● **Your instructions**: An exact restatement of the records below is expected.

[Opening Material for the task section]

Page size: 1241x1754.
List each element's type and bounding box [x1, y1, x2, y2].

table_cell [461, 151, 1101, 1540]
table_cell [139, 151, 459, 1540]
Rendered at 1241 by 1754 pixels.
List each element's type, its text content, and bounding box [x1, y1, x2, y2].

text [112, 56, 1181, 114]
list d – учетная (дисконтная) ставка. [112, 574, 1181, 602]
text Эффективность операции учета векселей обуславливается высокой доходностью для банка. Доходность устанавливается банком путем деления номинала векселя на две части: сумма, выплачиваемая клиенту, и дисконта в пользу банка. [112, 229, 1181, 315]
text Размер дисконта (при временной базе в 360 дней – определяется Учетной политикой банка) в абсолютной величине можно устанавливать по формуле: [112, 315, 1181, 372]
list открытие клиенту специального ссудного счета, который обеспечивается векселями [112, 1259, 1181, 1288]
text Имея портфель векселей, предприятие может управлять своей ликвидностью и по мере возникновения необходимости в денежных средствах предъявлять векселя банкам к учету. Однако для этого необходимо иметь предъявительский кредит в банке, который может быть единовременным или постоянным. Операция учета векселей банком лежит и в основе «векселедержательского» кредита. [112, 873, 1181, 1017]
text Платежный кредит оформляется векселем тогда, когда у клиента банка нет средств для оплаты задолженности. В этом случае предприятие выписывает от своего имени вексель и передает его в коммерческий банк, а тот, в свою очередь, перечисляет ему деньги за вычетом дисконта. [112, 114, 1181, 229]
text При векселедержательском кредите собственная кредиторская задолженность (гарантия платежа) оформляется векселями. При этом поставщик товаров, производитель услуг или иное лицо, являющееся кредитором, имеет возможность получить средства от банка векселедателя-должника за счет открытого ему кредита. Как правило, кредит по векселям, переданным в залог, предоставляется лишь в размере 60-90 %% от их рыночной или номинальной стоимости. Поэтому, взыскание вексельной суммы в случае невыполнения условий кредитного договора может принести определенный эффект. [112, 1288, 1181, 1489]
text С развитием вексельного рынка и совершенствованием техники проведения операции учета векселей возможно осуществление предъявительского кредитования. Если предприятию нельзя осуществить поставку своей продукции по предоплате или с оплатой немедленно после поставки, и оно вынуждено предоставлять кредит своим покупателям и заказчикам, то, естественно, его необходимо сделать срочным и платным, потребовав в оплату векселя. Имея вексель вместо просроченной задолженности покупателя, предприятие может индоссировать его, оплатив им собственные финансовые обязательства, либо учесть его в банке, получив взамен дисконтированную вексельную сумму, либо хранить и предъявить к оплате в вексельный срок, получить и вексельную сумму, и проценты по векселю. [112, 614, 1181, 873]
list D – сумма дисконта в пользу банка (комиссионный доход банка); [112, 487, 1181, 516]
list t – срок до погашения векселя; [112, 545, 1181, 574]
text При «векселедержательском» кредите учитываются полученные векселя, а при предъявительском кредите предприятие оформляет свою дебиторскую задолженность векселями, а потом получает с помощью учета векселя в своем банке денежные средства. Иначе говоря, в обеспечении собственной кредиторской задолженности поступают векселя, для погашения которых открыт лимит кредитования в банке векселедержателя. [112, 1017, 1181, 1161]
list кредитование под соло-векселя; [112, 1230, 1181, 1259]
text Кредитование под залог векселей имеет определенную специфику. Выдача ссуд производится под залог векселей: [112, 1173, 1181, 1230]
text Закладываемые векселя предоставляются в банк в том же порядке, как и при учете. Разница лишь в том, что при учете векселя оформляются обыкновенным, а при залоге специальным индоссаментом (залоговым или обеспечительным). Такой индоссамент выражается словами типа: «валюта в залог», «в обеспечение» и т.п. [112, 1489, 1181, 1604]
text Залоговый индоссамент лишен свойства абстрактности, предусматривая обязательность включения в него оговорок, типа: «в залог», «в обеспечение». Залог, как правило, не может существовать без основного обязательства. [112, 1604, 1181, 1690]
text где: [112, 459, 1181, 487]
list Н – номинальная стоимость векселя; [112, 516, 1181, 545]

[Closing Material for the task section]

● **Solution**:
Page size: 1241x1754.
List each element's type and bounding box [x1, y1, x2, y2].

table_cell [461, 151, 1101, 1540]
table_cell [139, 151, 459, 1540]
Rendered at 1241 by 1754 pixels.
List each element's type, its text content, and bounding box [x1, y1, x2, y2].

text [112, 56, 1181, 114]
list d – учетная (дисконтная) ставка. [112, 574, 1181, 602]
text Эффективность операции учета векселей обуславливается высокой доходностью для банка. Доходность устанавливается банком путем деления номинала векселя на две части: сумма, выплачиваемая клиенту, и дисконта в пользу банка. [112, 229, 1181, 315]
text Размер дисконта (при временной базе в 360 дней – определяется Учетной политикой банка) в абсолютной величине можно устанавливать по формуле: [112, 315, 1181, 372]
list открытие клиенту специального ссудного счета, который обеспечивается векселями [112, 1259, 1181, 1288]
text Имея портфель векселей, предприятие может управлять своей ликвидностью и по мере возникновения необходимости в денежных средствах предъявлять векселя банкам к учету. Однако для этого необходимо иметь предъявительский кредит в банке, который может быть единовременным или постоянным. Операция учета векселей банком лежит и в основе «векселедержательского» кредита. [112, 873, 1181, 1017]
text Платежный кредит оформляется векселем тогда, когда у клиента банка нет средств для оплаты задолженности. В этом случае предприятие выписывает от своего имени вексель и передает его в коммерческий банк, а тот, в свою очередь, перечисляет ему деньги за вычетом дисконта. [112, 114, 1181, 229]
text При векселедержательском кредите собственная кредиторская задолженность (гарантия платежа) оформляется векселями. При этом поставщик товаров, производитель услуг или иное лицо, являющееся кредитором, имеет возможность получить средства от банка векселедателя-должника за счет открытого ему кредита. Как правило, кредит по векселям, переданным в залог, предоставляется лишь в размере 60-90 %% от их рыночной или номинальной стоимости. Поэтому, взыскание вексельной суммы в случае невыполнения условий кредитного договора может принести определенный эффект. [112, 1288, 1181, 1489]
text С развитием вексельного рынка и совершенствованием техники проведения операции учета векселей возможно осуществление предъявительского кредитования. Если предприятию нельзя осуществить поставку своей продукции по предоплате или с оплатой немедленно после поставки, и оно вынуждено предоставлять кредит своим покупателям и заказчикам, то, естественно, его необходимо сделать срочным и платным, потребовав в оплату векселя. Имея вексель вместо просроченной задолженности покупателя, предприятие может индоссировать его, оплатив им собственные финансовые обязательства, либо учесть его в банке, получив взамен дисконтированную вексельную сумму, либо хранить и предъявить к оплате в вексельный срок, получить и вексельную сумму, и проценты по векселю. [112, 614, 1181, 873]
list D – сумма дисконта в пользу банка (комиссионный доход банка); [112, 487, 1181, 516]
list t – срок до погашения векселя; [112, 545, 1181, 574]
text При «векселедержательском» кредите учитываются полученные векселя, а при предъявительском кредите предприятие оформляет свою дебиторскую задолженность векселями, а потом получает с помощью учета векселя в своем банке денежные средства. Иначе говоря, в обеспечении собственной кредиторской задолженности поступают векселя, для погашения которых открыт лимит кредитования в банке векселедержателя. [112, 1017, 1181, 1161]
list кредитование под соло-векселя; [112, 1230, 1181, 1259]
text Кредитование под залог векселей имеет определенную специфику. Выдача ссуд производится под залог векселей: [112, 1173, 1181, 1230]
text Закладываемые векселя предоставляются в банк в том же порядке, как и при учете. Разница лишь в том, что при учете векселя оформляются обыкновенным, а при залоге специальным индоссаментом (залоговым или обеспечительным). Такой индоссамент выражается словами типа: «валюта в залог», «в обеспечение» и т.п. [112, 1489, 1181, 1604]
text Залоговый индоссамент лишен свойства абстрактности, предусматривая обязательность включения в него оговорок, типа: «в залог», «в обеспечение». Залог, как правило, не может существовать без основного обязательства. [112, 1604, 1181, 1690]
text где: [112, 459, 1181, 487]
list Н – номинальная стоимость векселя; [112, 516, 1181, 545]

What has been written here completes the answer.